Report how many lines in the entries contain the word "What", giving only the number.
++++++++++
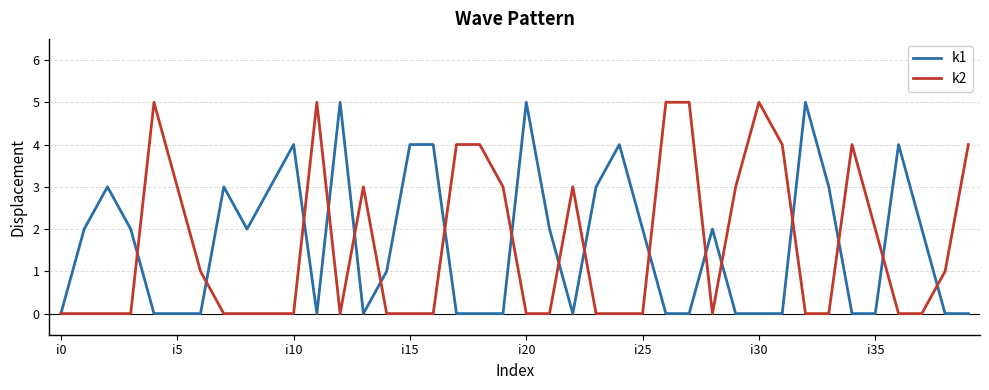

What is the greatest value displayed?

5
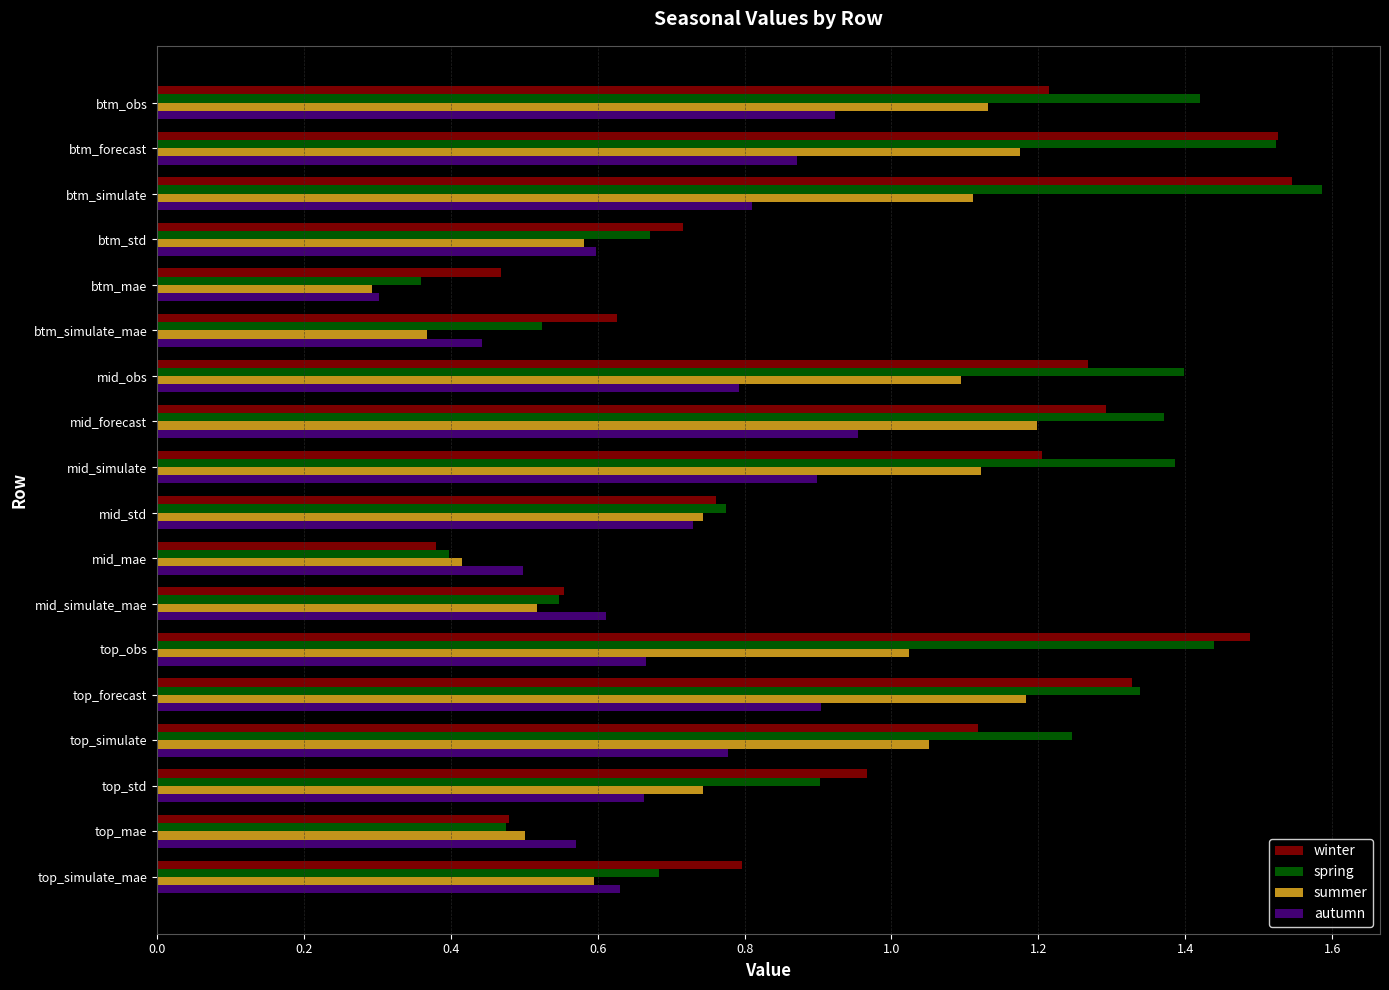

What is the sum of all summer values?

14.8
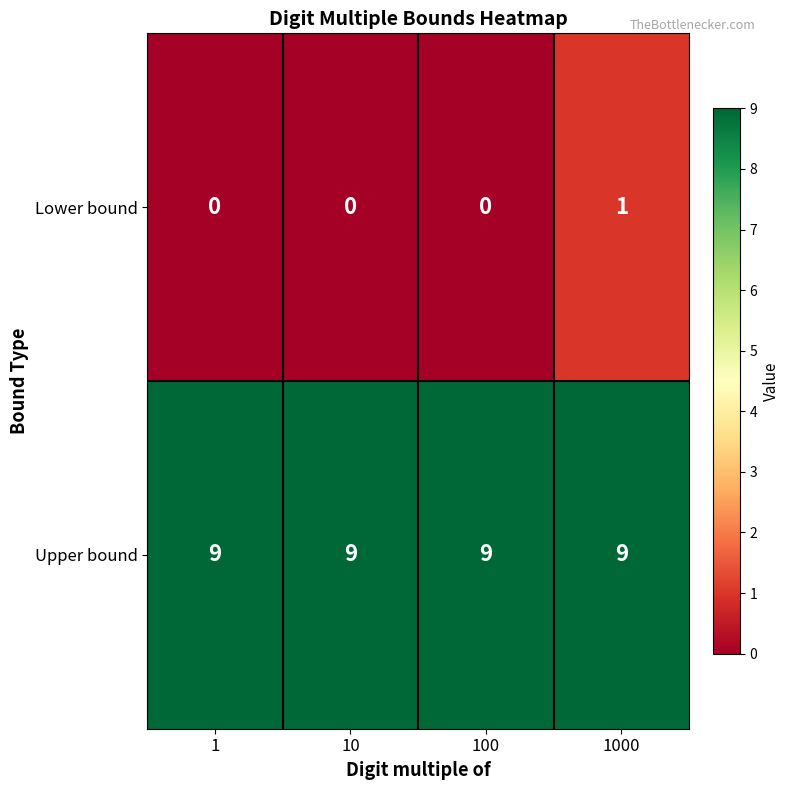

What is the maximum value shown in the chart?

9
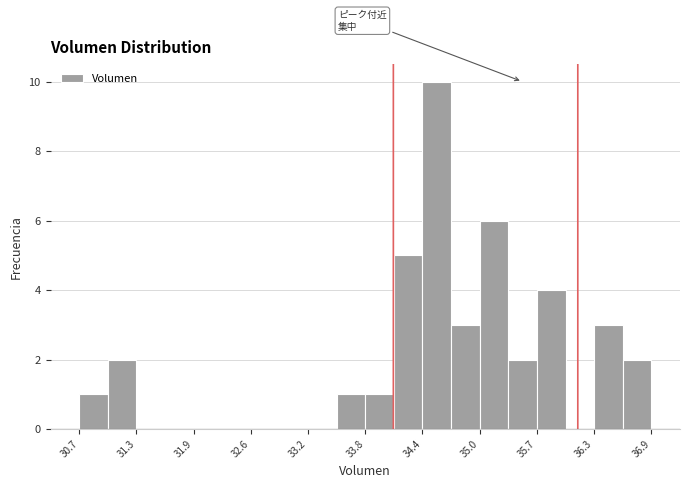

Read against the x-axis, roughly where is the centre of the tallest bar?

34.6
++++++++++
**Task output:**
3